CALGARY, ALBERTA--(Marketwired - Jan. 26, 2017) - Slyce Inc. (TSX VENTURE:SLC) ("Slyce" or the "Company") announces implementation of several steps as it transitions and streamlines for a new strategy following the sale on January 10, 2017 of the majority of its business assets (the "Transaction"). These transition steps include:

  • Change of name and consolidation of shares
  • Appointment of officers and change in board composition
  • Appointment of auditor
  • Repayment of bridge loan
  • Redemption of convertible debentures

Name Change and Consolidation of Shares

Further to the approval received from shareholders of the Company at the a special general meeting held on December 21, 2017 (the "Meeting") and as described in more detail in the Management Information Circular of the Company dated November 26, 2016, the Company will change its name from Slyce Inc. to Pounce Technologies Inc. and has authorized a consolidation of the issued and outstanding common shares of the Company (the "Common Shares") on the basis of one (1) post-consolidation Common Share for every twenty (20) pre-consolidation Common Shares (the "Consolidation"). As a result of the Consolidation, 188,018,046 Common Shares currently issued and outstanding will be reduced to approximately 9,400,902 post-consolidation Common Shares. No fractional shares will be issued in the Consolidation. Each fractional share following the Consolidation that is less than one-half of a share will be cancelled and each fractional share that is at least one-half of a share will be rounded up to the nearest whole share. The exercise or conversion price and the number of shares issuable under any of the Company's outstanding stock options and convertible instruments will be proportionately adjusted upon completion of the Consolidation. A letter of transmittal will be sent to registered shareholders providing instructions to surrender the certificates evidencing their Common Shares for replacement certificates representing the number of post-consolidation Common Shares to which they are entitled as a result of the Consolidation. Until surrendered, each certificate representing Common Shares prior to the Consolidation will be deemed for all purposes to represent the number of Common Shares to which the holder thereof is entitled as a result of the Consolidation. The Consolidation is subject to the approval of the TSXV.

The effective date for the Consolidation and Name change is anticipated to be January 27, 2017. Prior to the effective date, the Company's shares will continue to trade on the TSXV under the current trading symbol and on the anticipated effective date the Company's shares will begin trading on the TSXV under the trading symbol "POI".

The Company will provide further details on confirmation of the effective date.

Change in Board Composition and Appointment of Officers

At its meeting on January 24, 2017, the Board appointed Mr. Cameron Chell as a director and as its new Interim CEO, subject to TSXV approval. Mr. Chell, a serial entrepreneur, is a co-founder of the Company. He has two decades of executive experience in start-up businesses that he has founded.

Erika Racicot was appointed as President and Chief Operating Officer. Ms.

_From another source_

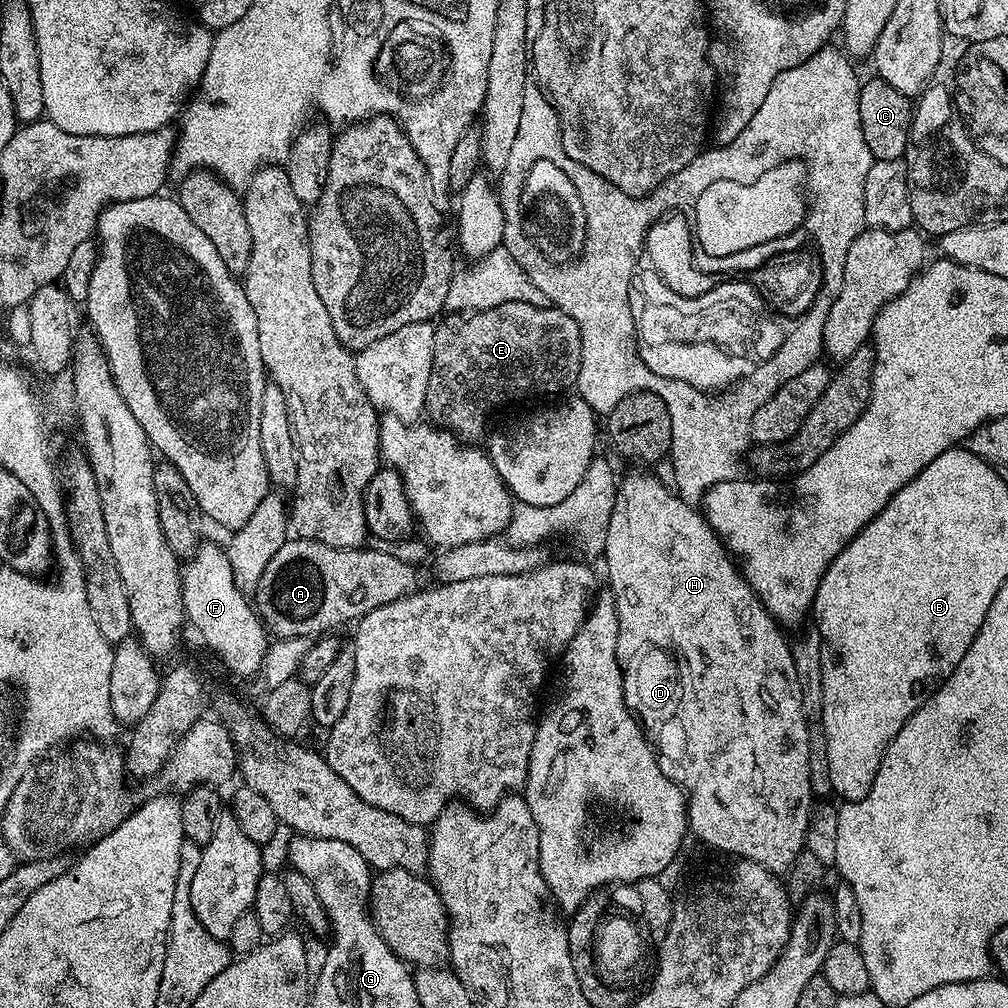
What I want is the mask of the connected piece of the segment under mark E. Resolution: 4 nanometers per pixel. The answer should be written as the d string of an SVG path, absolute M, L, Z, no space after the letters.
M535 303L514 304L502 308L491 308L485 312L474 312L471 314L448 314L435 325L436 333L434 334L434 362L430 366L430 383L426 385L426 402L424 411L427 419L435 427L444 429L445 432L451 432L452 435L459 438L461 442L476 442L480 435L483 437L489 431L488 419L492 416L495 408L504 408L507 404L516 404L519 400L528 400L531 396L556 396L559 392L575 389L580 361L582 360L582 338L578 322L573 320L570 314L561 312L555 306L543 306L536 308Z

Racicot is a co-founder of the Company and has served as its COO. Over the past decade, Erika has led and advised early-stage corporate teams involved in operations, product development and marketing.

As part of the transition, the Board accepted the resignations of Travis Reid, George Colwell and Dale Johnson as directors and officers, effective immediately.

Appointment of Auditor

The Board has appointed Collins Barrow Calgary LLP, Chartered Professional Accountants as the Company's external auditor effective January 25, 2017, replacing Collins Barrow Toronto LLP. The Company's head office has also been relocated from Toronto to Calgary and is now located at LM 120, 2303, 4th Street SW, Calgary Alberta, T2S 2S7.

Repayment of Bridge Loan

As previously announced on October 24, 2016, Business Instincts Group provided the Company with $585,000 in temporary, non-interest-bearing, unsecured bridge financing. The Company repaid this bridge loan from the proceeds of the Transaction.

Redemption of Convertible Debentures

The Company has redeemed $250,000 of convertible debentures issued on June 26, 2017. Interest payable on the redeemed debentures was forfeited.

Neither the TSXV nor its Regulation Services Provider (as that term is defined in policies of the TSXV) accepts responsibility for the adequacy or accuracy of this release.

Statements in this press release contain forward-looking information. The words "will," "anticipate," "believe," "estimate," "expect," "intent," "may," "project," "should," and similar expressions are intended to be among the statements that identify forward-looking statements. The forward-looking statements are founded on the basis of expectations and assumptions made by Slyce.

Readers are cautioned that assumptions used in the preparation of such information may prove to be incorrect. Events or circumstances may cause actual results to differ materially from those predicted, a result of numerous known and unknown risks, uncertainties, and other factors, many of which are beyond the control of Slyce.